>>>

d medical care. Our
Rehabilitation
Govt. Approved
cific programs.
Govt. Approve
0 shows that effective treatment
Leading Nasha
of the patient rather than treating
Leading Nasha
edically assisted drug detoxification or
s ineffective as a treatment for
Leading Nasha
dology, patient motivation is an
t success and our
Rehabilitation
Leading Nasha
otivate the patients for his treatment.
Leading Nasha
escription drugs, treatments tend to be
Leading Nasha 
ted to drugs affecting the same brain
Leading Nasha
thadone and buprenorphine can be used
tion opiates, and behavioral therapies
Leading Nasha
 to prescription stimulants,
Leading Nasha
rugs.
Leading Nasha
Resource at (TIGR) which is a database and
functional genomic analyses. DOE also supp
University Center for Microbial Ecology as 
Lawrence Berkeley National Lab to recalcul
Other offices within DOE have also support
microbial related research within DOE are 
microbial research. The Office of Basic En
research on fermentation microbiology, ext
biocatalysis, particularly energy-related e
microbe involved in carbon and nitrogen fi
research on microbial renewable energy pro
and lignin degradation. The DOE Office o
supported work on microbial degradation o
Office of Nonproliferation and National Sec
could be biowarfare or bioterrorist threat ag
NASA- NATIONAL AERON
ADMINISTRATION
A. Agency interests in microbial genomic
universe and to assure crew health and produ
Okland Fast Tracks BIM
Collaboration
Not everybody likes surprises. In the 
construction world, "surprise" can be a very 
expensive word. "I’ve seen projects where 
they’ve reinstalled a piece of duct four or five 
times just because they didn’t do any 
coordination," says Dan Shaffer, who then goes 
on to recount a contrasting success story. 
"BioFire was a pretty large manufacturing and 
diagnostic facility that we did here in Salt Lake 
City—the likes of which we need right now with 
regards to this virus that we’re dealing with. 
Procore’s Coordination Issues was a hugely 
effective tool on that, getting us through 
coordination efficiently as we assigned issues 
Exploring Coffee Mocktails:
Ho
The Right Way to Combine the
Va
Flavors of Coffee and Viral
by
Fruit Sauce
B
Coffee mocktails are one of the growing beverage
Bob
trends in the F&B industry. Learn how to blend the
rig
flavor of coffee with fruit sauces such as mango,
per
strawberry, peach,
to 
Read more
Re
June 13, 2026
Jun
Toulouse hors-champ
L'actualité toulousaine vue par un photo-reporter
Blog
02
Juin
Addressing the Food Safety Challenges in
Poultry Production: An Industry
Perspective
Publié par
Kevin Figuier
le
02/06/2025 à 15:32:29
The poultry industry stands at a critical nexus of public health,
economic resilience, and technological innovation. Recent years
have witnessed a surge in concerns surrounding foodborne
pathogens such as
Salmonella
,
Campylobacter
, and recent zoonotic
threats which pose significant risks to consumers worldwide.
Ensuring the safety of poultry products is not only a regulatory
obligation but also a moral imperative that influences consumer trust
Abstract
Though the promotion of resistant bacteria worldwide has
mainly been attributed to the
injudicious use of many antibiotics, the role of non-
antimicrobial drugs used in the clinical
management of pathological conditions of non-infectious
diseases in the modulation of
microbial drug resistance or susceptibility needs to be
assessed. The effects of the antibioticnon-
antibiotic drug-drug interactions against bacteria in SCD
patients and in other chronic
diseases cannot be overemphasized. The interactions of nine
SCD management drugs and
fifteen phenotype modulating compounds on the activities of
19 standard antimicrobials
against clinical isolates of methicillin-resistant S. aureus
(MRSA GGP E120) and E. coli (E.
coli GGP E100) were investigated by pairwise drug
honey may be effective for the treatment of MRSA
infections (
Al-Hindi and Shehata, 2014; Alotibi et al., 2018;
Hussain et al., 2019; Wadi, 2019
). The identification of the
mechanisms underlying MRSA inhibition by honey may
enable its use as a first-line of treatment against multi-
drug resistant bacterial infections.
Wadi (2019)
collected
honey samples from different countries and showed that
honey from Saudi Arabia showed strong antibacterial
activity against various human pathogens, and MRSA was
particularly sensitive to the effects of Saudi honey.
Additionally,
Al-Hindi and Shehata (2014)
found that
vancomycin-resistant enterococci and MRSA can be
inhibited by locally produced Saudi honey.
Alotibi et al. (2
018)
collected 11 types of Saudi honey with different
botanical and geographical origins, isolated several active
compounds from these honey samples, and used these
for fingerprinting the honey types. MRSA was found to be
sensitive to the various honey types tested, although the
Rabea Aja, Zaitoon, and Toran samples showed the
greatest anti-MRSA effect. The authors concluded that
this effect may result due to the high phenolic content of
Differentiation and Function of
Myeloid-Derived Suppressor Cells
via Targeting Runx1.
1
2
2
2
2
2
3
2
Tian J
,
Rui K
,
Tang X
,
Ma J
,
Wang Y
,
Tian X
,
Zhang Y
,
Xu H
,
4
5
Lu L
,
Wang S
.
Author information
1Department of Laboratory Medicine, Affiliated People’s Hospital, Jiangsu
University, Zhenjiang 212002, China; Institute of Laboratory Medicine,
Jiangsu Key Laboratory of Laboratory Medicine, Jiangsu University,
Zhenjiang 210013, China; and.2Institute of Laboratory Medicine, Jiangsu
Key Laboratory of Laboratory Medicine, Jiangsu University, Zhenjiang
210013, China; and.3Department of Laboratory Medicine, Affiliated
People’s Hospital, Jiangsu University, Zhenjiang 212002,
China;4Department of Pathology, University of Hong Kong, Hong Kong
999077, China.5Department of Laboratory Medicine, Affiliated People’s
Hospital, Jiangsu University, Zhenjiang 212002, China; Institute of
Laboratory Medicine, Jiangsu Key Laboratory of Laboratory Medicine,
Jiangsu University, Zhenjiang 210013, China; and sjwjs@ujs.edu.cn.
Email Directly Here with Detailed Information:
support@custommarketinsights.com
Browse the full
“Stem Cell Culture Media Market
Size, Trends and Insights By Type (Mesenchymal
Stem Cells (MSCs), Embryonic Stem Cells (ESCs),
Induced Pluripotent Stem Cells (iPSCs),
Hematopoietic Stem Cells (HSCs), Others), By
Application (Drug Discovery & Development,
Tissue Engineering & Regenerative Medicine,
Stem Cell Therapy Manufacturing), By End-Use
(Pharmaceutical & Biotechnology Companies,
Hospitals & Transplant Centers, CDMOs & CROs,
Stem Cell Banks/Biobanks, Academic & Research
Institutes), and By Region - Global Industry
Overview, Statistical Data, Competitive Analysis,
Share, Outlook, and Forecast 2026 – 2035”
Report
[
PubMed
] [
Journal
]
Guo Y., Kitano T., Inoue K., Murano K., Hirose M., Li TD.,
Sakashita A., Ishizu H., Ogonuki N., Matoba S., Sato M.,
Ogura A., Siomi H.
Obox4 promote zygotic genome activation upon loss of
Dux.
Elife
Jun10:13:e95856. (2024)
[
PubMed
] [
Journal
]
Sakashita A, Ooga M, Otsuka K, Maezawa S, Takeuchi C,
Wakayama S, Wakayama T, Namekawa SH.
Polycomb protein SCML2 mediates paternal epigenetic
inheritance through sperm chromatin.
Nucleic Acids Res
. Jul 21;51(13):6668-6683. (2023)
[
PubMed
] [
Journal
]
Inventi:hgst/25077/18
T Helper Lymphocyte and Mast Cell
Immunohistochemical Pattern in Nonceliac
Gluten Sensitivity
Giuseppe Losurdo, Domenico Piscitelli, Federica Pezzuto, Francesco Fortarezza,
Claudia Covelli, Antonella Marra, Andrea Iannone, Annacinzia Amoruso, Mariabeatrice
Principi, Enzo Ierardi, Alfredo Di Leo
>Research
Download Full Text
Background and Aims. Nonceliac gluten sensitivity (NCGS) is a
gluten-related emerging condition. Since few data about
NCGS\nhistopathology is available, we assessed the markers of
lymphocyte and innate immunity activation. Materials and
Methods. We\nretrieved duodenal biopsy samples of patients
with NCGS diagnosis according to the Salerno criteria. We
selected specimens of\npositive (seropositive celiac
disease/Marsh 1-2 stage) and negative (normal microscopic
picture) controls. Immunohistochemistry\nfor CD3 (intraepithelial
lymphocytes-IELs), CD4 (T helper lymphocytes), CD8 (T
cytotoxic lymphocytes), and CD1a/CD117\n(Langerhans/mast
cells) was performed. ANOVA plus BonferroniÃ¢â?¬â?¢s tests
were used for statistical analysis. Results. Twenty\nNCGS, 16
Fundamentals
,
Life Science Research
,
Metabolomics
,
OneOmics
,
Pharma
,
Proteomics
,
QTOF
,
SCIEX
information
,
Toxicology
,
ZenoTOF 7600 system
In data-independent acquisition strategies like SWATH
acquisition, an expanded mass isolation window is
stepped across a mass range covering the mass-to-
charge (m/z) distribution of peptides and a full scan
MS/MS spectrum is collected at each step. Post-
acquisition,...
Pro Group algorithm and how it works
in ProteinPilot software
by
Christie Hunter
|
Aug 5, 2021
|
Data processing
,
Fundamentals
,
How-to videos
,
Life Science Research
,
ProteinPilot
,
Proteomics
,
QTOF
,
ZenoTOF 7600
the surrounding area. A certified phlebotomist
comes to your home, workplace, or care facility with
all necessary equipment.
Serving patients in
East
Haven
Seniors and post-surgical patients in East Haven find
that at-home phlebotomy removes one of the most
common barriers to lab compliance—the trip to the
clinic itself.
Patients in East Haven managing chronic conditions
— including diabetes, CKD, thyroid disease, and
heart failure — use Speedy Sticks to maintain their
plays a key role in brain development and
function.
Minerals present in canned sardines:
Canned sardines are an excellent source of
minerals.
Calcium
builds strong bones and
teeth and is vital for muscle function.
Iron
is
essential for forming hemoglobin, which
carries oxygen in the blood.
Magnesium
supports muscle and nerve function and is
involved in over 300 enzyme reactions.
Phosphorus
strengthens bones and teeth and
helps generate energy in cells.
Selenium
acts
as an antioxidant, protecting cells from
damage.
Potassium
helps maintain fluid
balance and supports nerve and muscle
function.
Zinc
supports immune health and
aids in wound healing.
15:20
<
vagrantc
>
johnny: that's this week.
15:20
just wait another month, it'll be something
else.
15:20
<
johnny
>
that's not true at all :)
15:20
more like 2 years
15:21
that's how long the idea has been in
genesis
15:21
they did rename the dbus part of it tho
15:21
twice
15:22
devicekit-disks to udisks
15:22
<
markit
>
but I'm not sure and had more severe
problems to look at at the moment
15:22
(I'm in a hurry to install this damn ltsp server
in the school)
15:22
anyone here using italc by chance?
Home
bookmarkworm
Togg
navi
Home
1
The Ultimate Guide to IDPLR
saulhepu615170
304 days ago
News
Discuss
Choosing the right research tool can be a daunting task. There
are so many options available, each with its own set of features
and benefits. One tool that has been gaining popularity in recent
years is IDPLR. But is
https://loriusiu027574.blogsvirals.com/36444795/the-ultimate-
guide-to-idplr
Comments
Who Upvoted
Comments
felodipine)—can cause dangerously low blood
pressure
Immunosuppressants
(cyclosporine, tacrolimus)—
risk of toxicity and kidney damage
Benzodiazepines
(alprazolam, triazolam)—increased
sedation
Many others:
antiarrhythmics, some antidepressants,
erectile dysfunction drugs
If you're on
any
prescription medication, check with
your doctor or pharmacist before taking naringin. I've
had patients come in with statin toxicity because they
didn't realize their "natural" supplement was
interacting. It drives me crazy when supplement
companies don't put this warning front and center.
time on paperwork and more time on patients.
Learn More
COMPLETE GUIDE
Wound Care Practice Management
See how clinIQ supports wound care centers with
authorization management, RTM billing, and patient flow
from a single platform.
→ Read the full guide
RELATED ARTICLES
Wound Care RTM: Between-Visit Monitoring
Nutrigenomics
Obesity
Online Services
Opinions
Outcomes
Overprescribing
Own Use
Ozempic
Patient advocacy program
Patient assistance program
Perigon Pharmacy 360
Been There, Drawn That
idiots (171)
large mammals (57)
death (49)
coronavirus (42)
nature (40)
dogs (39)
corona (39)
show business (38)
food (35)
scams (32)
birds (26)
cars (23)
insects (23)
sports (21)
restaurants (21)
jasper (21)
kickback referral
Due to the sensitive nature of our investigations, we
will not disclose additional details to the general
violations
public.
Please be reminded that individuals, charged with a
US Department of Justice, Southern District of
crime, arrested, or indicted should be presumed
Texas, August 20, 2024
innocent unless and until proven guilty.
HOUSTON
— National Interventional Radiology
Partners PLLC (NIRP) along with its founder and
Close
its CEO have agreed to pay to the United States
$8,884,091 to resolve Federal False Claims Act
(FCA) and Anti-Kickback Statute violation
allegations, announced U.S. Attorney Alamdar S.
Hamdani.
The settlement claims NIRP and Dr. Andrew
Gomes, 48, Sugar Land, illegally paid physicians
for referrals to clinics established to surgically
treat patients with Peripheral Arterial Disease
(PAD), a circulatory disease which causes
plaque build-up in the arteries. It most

<<<

Activity
The lines to copy run from the start of the records above through the line holding "biocatalysis, particularly energy-related e"; give them exactly, both ends included, and nothing else.

Solved problem
d medical care. Our
Rehabilitation
Govt. Approved
cific programs.
Govt. Approve
0 shows that effective treatment
Leading Nasha
of the patient rather than treating
Leading Nasha
edically assisted drug detoxification or
s ineffective as a treatment for
Leading Nasha
dology, patient motivation is an
t success and our
Rehabilitation
Leading Nasha
otivate the patients for his treatment.
Leading Nasha
escription drugs, treatments tend to be
Leading Nasha 
ted to drugs affecting the same brain
Leading Nasha
thadone and buprenorphine can be used
tion opiates, and behavioral therapies
Leading Nasha
 to prescription stimulants,
Leading Nasha
rugs.
Leading Nasha
Resource at (TIGR) which is a database and
functional genomic analyses. DOE also supp
University Center for Microbial Ecology as 
Lawrence Berkeley National Lab to recalcul
Other offices within DOE have also support
microbial related research within DOE are 
microbial research. The Office of Basic En
research on fermentation microbiology, ext
biocatalysis, particularly energy-related e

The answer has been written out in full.